WHAT TO PRODUCE:
The expected result is an exact restatement of the data, free of pictures.

·····

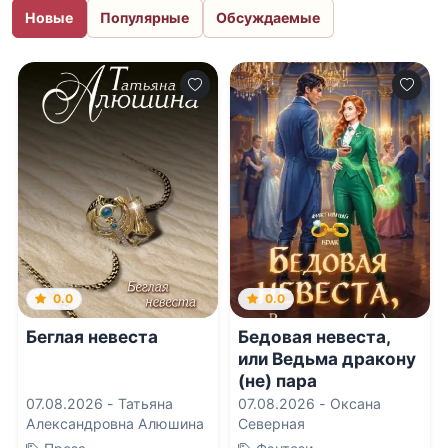
Новые
Популярные
Обсуждаемые
0.0
0.0
Беглая невеста
Бедовая невеста,
или Ведьма дракону
(не) пара
07.08.2026 -
Татьяна
07.08.2026 -
Оксана
Александровна Алюшина
Северная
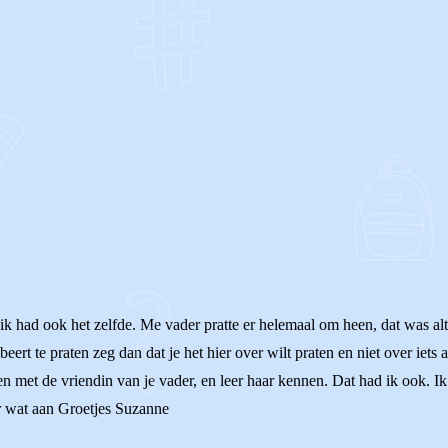
OF
 ik had ook het zelfde. Me vader pratte er helemaal om heen, dat was alti
beert te praten zeg dan dat je het hier over wilt praten en niet over iets 
n met de vriendin van je vader, en leer haar kennen. Dat had ik ook. I
er wat aan Groetjes Suzanne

·····

OUTPUT FOR THIS EXERCISE:
Новые
Популярные
Обсуждаемые
0.0
0.0
Беглая невеста
Бедовая невеста,
или Ведьма дракону
(не) пара
07.08.2026 -
Татьяна
07.08.2026 -
Оксана
Александровна Алюшина
Северная
OF
 ik had ook het zelfde. Me vader pratte er helemaal om heen, dat was alti
beert te praten zeg dan dat je het hier over wilt praten en niet over iets 
n met de vriendin van je vader, en leer haar kennen. Dat had ik ook. I
er wat aan Groetjes Suzanne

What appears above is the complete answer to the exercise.